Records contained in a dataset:

━━━━━━━━━━━━━━━━━━━━━━━━━━━━━━

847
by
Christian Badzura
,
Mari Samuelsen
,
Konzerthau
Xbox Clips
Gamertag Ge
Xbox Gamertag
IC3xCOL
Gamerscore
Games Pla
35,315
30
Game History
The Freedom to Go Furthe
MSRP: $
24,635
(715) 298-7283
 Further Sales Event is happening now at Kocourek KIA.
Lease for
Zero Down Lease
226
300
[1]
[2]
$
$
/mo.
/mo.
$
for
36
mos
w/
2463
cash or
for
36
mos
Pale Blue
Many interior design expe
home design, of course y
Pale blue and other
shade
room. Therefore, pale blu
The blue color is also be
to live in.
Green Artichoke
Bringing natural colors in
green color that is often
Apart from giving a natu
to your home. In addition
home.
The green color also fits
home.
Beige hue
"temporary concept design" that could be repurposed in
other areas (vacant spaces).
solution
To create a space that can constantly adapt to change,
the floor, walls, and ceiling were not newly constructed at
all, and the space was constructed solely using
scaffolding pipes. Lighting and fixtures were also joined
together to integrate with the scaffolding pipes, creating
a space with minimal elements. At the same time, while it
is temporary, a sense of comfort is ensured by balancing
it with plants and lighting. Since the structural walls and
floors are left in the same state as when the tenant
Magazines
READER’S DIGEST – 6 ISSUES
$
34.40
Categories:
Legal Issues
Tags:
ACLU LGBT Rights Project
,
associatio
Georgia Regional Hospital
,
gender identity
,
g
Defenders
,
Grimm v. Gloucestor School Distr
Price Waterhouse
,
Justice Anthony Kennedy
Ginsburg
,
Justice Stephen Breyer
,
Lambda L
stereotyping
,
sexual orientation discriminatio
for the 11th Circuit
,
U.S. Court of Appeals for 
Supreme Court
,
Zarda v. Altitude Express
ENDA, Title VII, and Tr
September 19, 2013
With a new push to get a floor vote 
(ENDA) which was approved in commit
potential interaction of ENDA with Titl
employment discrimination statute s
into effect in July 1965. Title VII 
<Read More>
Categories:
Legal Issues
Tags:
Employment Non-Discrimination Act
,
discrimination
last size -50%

━━━━━━━━━━━━━━━━━━━━━━━━━━━━━━

### [YOUR ASSIGNMENT]
Nothing may be omitted. Restate all of the entries exactly.

### [ANSWER TO THIS PROBLEM]
847
by
Christian Badzura
,
Mari Samuelsen
,
Konzerthau
Xbox Clips
Gamertag Ge
Xbox Gamertag
IC3xCOL
Gamerscore
Games Pla
35,315
30
Game History
The Freedom to Go Furthe
MSRP: $
24,635
(715) 298-7283
 Further Sales Event is happening now at Kocourek KIA.
Lease for
Zero Down Lease
226
300
[1]
[2]
$
$
/mo.
/mo.
$
for
36
mos
w/
2463
cash or
for
36
mos
Pale Blue
Many interior design expe
home design, of course y
Pale blue and other
shade
room. Therefore, pale blu
The blue color is also be
to live in.
Green Artichoke
Bringing natural colors in
green color that is often
Apart from giving a natu
to your home. In addition
home.
The green color also fits
home.
Beige hue
"temporary concept design" that could be repurposed in
other areas (vacant spaces).
solution
To create a space that can constantly adapt to change,
the floor, walls, and ceiling were not newly constructed at
all, and the space was constructed solely using
scaffolding pipes. Lighting and fixtures were also joined
together to integrate with the scaffolding pipes, creating
a space with minimal elements. At the same time, while it
is temporary, a sense of comfort is ensured by balancing
it with plants and lighting. Since the structural walls and
floors are left in the same state as when the tenant
Magazines
READER’S DIGEST – 6 ISSUES
$
34.40
Categories:
Legal Issues
Tags:
ACLU LGBT Rights Project
,
associatio
Georgia Regional Hospital
,
gender identity
,
g
Defenders
,
Grimm v. Gloucestor School Distr
Price Waterhouse
,
Justice Anthony Kennedy
Ginsburg
,
Justice Stephen Breyer
,
Lambda L
stereotyping
,
sexual orientation discriminatio
for the 11th Circuit
,
U.S. Court of Appeals for 
Supreme Court
,
Zarda v. Altitude Express
ENDA, Title VII, and Tr
September 19, 2013
With a new push to get a floor vote 
(ENDA) which was approved in commit
potential interaction of ENDA with Titl
employment discrimination statute s
into effect in July 1965. Title VII 
<Read More>
Categories:
Legal Issues
Tags:
Employment Non-Discrimination Act
,
discrimination
last size -50%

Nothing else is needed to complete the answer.